## Problems to work on
a) Answer from the passage on Kindlin‐3 and recovery after myocardial infarction:
(i) How many weeks before MI were the mice infected with the vector, and by what route?
(ii) Which staining method showed reduced fibrosis in the AAV‐K3 + MI group?
(iii) What sample size is given for the Western blot analysis in panel (D) of Figure 2?
b) Write the next part of the passage on Kindlin‐3 and recovery after myocardial infarction, picking up after its last sentence.

To assess whether Kindlin‐3 contributes to angiogenesis and functional recovery post‐MI, we constructed an AAV9 vector encoding Kindlin‐3 expression, regulated by the Tie2 promote (AAV‐K3) (Figure S2A). A concentration of 1 × 1012 vg/mL was selected and infected into mice 4 weeks before MI via tail vein (Figure S2B). Subsequent analyses showed that AAV‐K3 significantly increased Kindlin‐3 expression in CMECs, with no detectable expression in cardiomyocytes (CMs) (Figure S2C). Echocardiography was performed on mice to evaluate cardiac function. At 28 days post‐MI, AAV‐K3‐treated mice showed improved diastolic and systolic function compared to the AAV‐NC group, as evidenced by increased E/A ratio, EF% and FS% (Figure 2A,B). Additionally, adverse cardiac remodelling caused by MI was alleviated in AAV‐K3‐treated mice, reflected by reduced LVIDd and LVIDs (Figure S3A). As shown in Figure 2C, the number of TUNEL‐positive cardiomyocytes in the border area post‐MI was significantly reduced in AAV‐K3 mice compared to AAV‐NC mice. Consistently, the protein levels of the pro‐apoptotic molecule cleaved caspase‐3 were also lower in the left ventricle of AAV‐K3 mice compared to AAV‐NC mice following MI (Figure 2D). Furthermore, Masson's trichrome staining demonstrated a marked reduction in fibrosis in the AAV‐K3 + MI group compared to the AAV‐NC + MI group (Figure 3A). These findings support the hypothesis that Kindlin‐3 overexpression not only enhances left ventricular (LV) function but also mitigates progressive LV remodelling.

FIGURE 2.

FIGURE 2

Kindlin‐3 treatment improves cardiac function and reduces cardiomyocyte apoptosis in the post‐MI border zone. Kindlin‐3 was administered via the tail vein as described in the Materials and Methods section. (A) The peak early filling to late diastolic ventricular filling velocity (E/A ratio) was used to assess cardiac diastolic function, (B) while ejection fraction (EF%) and fractional shortening (FS%) were used to evaluate cardiac systolic function (n = 6). (C) Representative images of TUNEL and nuclear (DAPI) staining in cardiomyocytes (α‐actinin) from AAV‐NC and AAV‐K3 mice post‐MI or Sham operation, including the remote area (RA) and border area (BA). Arrows indicate TUNEL‐positive (green) cardiomyocyte (red) nuclei (blue; Scale bars = 20 μm; n = 6). (D) Representative Western blot images and quantitative analysis showing the ratio of Cleaved Caspase 3 to Caspase 3 in mice 28 days post‐MI (n = 3). ns, not significant. Data were presented as mean ± SEM. **p < 0.01.

## Record extracts
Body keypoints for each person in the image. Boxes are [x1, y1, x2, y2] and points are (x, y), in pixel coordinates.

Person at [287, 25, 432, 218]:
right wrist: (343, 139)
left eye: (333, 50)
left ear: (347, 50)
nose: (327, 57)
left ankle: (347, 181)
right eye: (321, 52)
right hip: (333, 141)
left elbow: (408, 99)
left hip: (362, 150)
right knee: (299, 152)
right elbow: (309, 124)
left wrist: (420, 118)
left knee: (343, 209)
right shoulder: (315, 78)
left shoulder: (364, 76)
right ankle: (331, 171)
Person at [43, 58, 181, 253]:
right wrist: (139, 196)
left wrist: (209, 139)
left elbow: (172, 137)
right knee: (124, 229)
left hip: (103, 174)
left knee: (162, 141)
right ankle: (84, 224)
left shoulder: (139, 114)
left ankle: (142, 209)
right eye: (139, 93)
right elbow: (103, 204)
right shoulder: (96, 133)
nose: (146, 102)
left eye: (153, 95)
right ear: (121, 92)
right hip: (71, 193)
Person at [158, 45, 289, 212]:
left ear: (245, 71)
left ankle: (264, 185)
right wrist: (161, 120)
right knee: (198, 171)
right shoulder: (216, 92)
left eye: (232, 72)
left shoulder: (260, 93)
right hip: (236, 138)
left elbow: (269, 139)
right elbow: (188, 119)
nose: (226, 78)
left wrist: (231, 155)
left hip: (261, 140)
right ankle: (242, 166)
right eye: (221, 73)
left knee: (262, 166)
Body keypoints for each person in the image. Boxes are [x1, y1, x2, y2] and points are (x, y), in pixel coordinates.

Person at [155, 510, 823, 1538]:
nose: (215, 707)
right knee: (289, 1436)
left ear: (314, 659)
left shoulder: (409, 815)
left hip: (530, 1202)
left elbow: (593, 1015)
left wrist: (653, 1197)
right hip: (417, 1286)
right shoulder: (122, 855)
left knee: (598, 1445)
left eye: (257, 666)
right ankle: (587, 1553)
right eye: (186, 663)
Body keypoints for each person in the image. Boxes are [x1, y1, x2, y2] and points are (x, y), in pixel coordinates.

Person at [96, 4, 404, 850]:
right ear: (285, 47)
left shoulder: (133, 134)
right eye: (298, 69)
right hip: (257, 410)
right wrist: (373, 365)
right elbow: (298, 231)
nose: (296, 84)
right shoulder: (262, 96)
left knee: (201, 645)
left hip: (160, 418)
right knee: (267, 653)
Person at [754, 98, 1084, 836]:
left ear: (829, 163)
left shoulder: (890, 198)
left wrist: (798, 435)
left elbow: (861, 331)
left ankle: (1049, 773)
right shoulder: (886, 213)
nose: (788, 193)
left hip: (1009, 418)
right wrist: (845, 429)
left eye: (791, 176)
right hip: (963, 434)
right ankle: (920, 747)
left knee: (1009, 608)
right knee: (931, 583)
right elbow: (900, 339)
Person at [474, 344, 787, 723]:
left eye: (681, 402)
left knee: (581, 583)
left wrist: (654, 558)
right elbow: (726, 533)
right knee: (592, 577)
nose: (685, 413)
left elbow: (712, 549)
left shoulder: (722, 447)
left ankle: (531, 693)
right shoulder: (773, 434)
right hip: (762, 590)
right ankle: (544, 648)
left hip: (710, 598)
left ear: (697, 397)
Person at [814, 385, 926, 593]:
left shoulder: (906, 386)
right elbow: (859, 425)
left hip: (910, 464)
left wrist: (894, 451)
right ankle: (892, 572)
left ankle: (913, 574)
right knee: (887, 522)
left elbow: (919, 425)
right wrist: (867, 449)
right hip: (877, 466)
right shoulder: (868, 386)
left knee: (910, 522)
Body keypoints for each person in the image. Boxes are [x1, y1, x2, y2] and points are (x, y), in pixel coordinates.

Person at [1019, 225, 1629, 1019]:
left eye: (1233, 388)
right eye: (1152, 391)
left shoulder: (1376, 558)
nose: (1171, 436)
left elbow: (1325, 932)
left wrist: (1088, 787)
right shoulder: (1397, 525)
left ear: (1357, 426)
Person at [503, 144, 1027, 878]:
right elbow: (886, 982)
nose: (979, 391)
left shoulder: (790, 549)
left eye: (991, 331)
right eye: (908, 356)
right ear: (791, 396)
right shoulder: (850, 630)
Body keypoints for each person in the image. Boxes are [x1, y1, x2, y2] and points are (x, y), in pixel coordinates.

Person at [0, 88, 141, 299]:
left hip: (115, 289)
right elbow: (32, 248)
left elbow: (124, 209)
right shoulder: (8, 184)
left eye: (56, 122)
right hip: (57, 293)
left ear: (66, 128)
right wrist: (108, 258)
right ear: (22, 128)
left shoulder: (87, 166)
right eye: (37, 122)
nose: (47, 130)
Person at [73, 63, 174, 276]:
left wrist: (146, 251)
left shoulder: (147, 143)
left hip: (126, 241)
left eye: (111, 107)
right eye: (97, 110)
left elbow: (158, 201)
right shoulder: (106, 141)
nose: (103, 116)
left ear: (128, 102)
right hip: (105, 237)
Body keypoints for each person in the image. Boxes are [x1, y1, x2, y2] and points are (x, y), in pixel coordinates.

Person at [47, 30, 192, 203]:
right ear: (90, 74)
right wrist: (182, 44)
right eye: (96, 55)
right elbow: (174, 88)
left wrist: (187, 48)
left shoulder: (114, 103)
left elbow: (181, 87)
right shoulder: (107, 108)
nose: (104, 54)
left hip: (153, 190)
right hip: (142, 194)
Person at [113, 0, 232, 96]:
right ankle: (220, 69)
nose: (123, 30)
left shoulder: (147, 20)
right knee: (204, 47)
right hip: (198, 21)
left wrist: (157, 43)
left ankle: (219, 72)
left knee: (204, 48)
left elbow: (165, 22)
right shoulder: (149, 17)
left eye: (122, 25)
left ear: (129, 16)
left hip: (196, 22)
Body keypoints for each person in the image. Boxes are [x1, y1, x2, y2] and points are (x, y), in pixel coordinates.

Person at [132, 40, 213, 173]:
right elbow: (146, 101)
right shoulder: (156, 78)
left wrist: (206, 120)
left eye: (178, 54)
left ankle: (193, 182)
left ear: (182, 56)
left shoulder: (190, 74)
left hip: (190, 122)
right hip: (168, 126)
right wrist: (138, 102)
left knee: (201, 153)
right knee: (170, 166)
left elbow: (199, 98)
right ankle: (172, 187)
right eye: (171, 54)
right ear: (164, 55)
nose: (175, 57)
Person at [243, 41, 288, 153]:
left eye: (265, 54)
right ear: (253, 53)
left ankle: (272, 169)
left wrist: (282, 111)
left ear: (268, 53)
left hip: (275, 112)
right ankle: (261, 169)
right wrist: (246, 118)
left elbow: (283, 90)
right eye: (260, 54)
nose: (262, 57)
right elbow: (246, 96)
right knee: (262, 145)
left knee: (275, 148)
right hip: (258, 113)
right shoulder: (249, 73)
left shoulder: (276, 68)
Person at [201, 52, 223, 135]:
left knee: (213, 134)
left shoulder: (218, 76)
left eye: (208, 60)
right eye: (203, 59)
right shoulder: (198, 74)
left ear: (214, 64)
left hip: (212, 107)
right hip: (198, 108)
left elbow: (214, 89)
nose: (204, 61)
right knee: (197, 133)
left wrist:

## Answers to each task
a)
(i) 4 weeks, via the tail vein.
(ii) Masson's trichrome staining.
(iii) n = 3.

b)
FIGURE 3.

FIGURE 3

Kindlin‐3 promotes angiogenesis in vivo. (A) Representative images of Masson's trichrome staining and quantitative data illustrating the extent of fibrosis in heart sections from the indicated groups (n = 6). Scale bars = 500 μm. (B) Four weeks post‐MI, ventricular tissues were analysed using immunofluorescence staining to evaluate capillary (CD31) and arteriolar density (α‐SMA) in AAV‐NC and AAV‐K3 mice post‐MI or Sham operation, including the remote area (RA) and border area (BA, n = 6). (C) Representative images and quantitative analysis of Western blots demonstrate the expression of angiogenesis‐related proteins in mice 28 days post‐MI (n = 3). Data were presented as mean ± SEM. ns, not significant, *p < 0.05, **p<0.01.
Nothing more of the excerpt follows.